China has paused new robotaxi licenses after a high-profile Baidu Apollo Go incident left passengers stranded and traffic disrupted in Wuhan. The move signals that Beijing is still willing to slow the rollout of autonomous driving when a public failure looks messy enough to attract attention.
According to people familiar with the situation, dozens of Apollo Go vehicles suddenly stopped in the street last month, triggering a review by regulators. The suspension affects new permits for driverless cars, which means companies cannot add more robotaxis to fleets, start fresh pilot programs, or push into new cities while the freeze is in place.
What the license freeze blocks
The pause is more than a paperwork hiccup.

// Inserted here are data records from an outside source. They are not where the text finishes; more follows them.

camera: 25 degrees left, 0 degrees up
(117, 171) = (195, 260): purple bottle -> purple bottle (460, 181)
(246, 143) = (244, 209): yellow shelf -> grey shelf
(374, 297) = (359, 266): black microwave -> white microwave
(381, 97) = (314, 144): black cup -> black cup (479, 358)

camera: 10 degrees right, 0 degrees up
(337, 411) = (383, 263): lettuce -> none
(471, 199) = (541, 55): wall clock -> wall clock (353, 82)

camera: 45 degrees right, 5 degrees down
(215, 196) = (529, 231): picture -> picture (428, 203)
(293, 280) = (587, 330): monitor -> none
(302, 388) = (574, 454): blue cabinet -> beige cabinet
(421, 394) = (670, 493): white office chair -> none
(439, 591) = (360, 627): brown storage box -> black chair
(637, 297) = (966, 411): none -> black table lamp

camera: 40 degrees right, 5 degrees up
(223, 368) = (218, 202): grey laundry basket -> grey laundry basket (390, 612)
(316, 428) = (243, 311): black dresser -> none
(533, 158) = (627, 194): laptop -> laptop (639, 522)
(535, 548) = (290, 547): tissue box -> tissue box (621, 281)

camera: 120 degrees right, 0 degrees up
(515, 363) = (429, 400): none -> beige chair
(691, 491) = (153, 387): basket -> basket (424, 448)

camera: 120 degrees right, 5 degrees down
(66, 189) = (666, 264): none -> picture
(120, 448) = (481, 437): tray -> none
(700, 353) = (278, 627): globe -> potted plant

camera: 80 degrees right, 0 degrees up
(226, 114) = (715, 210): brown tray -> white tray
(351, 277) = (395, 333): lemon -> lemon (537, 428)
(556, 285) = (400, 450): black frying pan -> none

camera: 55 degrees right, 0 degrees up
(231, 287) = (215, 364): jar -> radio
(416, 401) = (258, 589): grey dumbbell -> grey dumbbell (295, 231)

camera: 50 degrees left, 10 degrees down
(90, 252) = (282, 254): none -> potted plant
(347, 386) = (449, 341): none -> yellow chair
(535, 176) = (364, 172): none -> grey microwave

It stops the next wave of commercial expansion at exactly the point when Chinese robotaxi companies would normally be trying to scale from controlled pilots to broader urban deployments.
- Adding new robotaxis to existing fleets
- Launching new test projects
- Expanding into new cities
China robotaxi regulation tightens after Baidu incident
Three agencies, including the Ministry of Industry and Information Technology, held a meeting earlier this month with officials from cities already running robotaxi or autonomous-driving pilots. They urged local authorities to carry out full self-checks and strengthen safety oversight, which is bureaucrat-speak for ”we do not want another public embarrassment.”
That caution is hardly surprising. China has spent years treating autonomous driving as a strategic industry, but every large-scale stumble makes regulators more conservative, not less. The current freeze also buys time for cities to tighten operational rules before companies chase bigger deployments again.
How long the freeze lasts is the real question
Officials have not said how long the suspension will last, and that uncertainty matters more than the incident itself for developers planning their next move. If the pause is brief, the sector will likely shrug and keep pushing; if it drags on, China’s robotaxi race could slow just as rivals in other markets try to prove they can scale safely.